A fall in the AUD will likely help the iron-ore miners’ profits, whose exports are in US dollar contracts while costs are in Aussie dollars.

These include BHP (ASX: BHP), Fortescue Metals (ASX: FMG), and Rio Tinto (ASX: RIO).

In-bound tourism stocks like Qantas (ASX:QAN) and those which operate hotels like EVT Limited (ASX:EVT) could also benefit from a fall in the AUD.

On the flip side, companies that could benefit from a strong AUD are the retail companies like home furnishings Nick Scali (ASX:NCK), Adairs (ASX:ADH) and retailer Myer (ASX:MYR).

These are companies that import the bulk of their goods from overseas, and a strong AUD would make their cost of goods cheaper.

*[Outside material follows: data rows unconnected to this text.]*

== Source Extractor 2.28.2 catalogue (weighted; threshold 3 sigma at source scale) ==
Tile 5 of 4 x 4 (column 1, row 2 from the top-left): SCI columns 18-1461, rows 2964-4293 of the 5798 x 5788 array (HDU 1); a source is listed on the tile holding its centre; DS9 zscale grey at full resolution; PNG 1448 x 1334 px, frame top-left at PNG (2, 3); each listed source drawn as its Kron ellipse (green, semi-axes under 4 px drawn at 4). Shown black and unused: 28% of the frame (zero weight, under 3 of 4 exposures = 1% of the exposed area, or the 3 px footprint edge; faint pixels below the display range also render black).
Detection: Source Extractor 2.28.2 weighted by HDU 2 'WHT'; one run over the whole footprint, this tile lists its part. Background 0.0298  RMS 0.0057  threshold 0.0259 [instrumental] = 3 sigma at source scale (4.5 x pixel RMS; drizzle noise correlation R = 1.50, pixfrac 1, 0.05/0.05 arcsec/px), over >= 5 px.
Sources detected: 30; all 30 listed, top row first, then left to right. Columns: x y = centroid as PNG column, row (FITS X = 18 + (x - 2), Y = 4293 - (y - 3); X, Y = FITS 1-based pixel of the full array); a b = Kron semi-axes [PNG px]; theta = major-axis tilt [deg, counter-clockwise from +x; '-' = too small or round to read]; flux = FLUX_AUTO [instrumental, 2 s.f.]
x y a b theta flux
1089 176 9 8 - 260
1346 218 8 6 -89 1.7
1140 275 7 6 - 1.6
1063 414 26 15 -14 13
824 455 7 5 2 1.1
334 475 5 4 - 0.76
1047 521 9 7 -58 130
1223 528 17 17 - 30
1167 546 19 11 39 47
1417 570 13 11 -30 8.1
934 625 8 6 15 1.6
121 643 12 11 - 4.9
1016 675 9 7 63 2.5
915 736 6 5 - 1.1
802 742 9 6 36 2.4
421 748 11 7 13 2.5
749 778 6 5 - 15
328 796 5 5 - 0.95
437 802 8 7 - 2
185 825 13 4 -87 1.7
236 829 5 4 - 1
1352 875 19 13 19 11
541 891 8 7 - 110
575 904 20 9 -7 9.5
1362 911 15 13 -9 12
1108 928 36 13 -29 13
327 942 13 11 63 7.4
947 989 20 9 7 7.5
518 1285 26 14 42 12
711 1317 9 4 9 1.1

On the smaller end of town, stocks that earn most of their revenue overseas in USD and other currencies include:

Volpara Health (ASX:VHT), a breast cancer diagnostics company that generate most of its sales from the US market.

Sezzle (ASX:SZL), a US-based BNPL play whose main market is the US and is eying other international markets like Canada, Brazil, Europe and India.

Doctor Care Anywhere (ASX:DOC), the GP appointment tech company whose main market is in the UK.